Exercise instructions → Beginning at the line that includes "wrist: (266, 187)", print each remaining line of the data word for word. Output nothing else.

Records drawn from a dataset →
☆ ☆ ☆ ☆

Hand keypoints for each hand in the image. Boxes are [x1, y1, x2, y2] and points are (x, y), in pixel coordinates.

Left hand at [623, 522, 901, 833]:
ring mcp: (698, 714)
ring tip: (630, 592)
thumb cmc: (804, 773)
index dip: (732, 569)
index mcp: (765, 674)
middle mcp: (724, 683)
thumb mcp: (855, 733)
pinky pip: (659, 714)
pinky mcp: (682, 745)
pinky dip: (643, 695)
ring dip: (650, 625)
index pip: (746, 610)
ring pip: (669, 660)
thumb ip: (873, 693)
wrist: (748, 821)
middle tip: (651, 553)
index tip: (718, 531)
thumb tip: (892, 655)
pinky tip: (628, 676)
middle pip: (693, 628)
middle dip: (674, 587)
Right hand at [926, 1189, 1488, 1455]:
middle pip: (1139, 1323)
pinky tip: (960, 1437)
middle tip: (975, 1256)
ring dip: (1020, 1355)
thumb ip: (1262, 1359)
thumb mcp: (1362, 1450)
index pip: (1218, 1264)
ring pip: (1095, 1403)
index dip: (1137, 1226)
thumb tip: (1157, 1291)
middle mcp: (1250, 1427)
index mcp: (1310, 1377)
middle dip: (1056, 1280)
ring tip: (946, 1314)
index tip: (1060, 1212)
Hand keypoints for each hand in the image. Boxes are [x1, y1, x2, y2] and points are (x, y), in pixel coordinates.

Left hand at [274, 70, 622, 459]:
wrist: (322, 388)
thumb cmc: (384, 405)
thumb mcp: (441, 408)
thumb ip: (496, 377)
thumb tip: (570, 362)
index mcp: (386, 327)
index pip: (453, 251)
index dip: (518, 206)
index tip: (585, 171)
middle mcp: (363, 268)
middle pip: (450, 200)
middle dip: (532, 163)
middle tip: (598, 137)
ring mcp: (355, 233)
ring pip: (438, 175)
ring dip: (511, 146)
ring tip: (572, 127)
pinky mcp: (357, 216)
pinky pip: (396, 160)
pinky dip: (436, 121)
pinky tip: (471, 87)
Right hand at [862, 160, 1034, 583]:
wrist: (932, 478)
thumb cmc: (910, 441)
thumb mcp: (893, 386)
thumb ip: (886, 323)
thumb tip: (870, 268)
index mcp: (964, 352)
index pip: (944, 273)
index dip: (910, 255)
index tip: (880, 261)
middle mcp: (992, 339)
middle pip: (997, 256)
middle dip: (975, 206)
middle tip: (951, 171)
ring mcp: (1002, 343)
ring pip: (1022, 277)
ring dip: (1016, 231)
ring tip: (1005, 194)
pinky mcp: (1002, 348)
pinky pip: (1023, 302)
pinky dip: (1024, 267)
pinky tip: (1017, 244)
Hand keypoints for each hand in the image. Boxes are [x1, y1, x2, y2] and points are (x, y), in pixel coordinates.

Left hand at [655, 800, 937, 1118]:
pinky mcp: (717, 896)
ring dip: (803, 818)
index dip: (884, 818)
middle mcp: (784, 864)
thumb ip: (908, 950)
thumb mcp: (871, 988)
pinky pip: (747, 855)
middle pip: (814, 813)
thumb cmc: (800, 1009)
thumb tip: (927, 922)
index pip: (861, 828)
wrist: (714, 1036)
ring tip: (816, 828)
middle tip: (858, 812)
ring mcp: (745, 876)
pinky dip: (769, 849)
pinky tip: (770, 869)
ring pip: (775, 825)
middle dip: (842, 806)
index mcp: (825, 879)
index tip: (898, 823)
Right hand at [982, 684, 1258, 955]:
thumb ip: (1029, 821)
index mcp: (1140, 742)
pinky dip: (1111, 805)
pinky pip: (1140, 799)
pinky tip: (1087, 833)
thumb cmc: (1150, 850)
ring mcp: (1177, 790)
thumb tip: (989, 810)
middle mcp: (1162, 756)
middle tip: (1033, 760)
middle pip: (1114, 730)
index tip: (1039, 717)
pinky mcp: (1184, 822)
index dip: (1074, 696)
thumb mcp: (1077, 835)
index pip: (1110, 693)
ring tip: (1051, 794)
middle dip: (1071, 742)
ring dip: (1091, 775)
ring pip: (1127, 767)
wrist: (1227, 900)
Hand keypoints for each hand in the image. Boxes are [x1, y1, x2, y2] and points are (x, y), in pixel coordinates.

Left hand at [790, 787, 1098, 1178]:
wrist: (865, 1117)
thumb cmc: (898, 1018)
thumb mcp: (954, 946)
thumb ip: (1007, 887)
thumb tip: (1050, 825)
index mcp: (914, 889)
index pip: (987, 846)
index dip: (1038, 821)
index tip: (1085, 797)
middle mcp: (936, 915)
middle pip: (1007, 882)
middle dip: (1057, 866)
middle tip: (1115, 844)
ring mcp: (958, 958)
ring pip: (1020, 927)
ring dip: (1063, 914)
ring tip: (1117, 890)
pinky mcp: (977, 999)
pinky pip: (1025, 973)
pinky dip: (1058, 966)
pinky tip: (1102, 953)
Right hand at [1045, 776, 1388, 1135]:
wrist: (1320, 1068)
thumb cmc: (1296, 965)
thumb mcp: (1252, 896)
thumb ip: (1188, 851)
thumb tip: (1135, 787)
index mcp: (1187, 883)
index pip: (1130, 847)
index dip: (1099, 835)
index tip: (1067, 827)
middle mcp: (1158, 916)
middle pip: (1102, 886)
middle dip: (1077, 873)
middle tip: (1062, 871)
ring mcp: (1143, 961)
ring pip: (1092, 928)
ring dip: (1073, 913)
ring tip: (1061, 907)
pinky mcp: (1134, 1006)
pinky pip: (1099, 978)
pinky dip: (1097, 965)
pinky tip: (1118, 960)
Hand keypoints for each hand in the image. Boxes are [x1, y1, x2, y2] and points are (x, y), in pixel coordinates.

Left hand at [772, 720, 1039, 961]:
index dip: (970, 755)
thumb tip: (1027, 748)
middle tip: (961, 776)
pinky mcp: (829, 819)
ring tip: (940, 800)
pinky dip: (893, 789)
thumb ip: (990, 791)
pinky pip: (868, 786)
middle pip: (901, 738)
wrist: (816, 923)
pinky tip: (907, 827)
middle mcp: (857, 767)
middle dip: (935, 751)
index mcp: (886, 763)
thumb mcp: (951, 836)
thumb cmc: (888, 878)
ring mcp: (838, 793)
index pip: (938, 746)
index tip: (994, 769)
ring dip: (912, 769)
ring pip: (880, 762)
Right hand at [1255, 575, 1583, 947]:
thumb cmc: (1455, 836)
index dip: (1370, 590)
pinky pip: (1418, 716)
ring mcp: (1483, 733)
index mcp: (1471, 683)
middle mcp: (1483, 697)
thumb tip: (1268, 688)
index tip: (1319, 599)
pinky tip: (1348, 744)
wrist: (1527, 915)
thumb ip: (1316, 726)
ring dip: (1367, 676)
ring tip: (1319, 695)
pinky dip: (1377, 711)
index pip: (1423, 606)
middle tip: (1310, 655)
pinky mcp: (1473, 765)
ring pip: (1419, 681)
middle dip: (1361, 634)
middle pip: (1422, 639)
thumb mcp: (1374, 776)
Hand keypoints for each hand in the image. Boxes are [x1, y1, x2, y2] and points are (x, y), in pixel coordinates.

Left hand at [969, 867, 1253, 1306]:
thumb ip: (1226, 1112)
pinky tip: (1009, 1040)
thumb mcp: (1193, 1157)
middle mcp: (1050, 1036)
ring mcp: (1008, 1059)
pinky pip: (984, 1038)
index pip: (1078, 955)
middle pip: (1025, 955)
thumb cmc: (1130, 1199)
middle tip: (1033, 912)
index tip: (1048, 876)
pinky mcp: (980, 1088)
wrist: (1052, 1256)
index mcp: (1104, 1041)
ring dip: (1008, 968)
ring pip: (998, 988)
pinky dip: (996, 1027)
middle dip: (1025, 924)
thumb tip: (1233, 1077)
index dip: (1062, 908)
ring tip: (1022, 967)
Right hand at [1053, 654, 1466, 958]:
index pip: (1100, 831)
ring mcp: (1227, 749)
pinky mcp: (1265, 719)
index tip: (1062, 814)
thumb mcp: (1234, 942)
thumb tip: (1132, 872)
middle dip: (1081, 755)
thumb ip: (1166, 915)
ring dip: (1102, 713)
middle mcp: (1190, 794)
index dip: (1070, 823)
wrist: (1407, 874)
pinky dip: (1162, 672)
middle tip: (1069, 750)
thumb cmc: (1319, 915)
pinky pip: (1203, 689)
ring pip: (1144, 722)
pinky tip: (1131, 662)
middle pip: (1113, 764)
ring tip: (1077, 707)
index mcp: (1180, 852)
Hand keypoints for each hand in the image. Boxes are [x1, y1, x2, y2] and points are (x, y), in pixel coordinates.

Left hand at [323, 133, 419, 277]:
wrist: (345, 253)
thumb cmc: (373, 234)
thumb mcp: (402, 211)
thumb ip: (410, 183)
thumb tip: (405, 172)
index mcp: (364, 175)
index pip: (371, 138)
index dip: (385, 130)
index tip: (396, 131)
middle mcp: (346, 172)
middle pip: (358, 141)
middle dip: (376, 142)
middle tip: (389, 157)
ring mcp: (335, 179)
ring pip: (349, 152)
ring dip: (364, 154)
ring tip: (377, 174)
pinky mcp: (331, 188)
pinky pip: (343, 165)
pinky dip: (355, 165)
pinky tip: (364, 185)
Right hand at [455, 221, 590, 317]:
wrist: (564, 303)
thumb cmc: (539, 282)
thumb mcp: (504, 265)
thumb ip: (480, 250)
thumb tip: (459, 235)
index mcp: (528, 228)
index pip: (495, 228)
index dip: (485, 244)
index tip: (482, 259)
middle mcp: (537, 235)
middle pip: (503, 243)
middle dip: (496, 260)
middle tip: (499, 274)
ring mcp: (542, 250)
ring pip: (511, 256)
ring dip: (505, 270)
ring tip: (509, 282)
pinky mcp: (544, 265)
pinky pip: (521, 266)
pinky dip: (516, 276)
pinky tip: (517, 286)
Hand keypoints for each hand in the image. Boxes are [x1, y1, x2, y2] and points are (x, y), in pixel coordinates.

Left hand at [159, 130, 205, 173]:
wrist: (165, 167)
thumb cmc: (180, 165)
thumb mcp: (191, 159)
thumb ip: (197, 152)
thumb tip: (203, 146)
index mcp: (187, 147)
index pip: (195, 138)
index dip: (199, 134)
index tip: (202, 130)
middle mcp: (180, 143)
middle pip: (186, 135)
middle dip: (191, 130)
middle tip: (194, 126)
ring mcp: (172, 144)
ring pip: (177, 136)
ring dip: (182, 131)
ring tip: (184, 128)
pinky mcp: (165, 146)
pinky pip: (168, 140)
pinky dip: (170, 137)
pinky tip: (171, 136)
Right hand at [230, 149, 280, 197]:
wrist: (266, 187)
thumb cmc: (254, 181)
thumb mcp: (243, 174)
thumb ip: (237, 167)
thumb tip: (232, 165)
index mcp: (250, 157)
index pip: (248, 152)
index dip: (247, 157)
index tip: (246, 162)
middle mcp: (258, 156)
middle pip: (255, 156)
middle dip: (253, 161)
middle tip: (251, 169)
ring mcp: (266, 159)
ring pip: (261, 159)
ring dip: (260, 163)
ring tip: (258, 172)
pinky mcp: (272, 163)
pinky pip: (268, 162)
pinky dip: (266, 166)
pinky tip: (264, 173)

☆ ☆ ☆ ☆

Answer area →
wrist: (266, 187)
thumb cmc: (254, 181)
thumb mcp: (243, 174)
thumb ip: (237, 167)
thumb tip: (232, 165)
index mcp: (250, 157)
index pip: (248, 152)
index dip: (247, 157)
index tip: (246, 162)
middle mcp: (258, 156)
middle pip: (255, 156)
middle dip: (253, 161)
middle tip: (251, 169)
ring mcp: (266, 159)
ring pip: (261, 159)
ring dip: (260, 163)
ring tip: (258, 172)
pinky mcp: (272, 163)
pinky pip: (268, 162)
pinky dip: (266, 166)
pinky tip: (264, 173)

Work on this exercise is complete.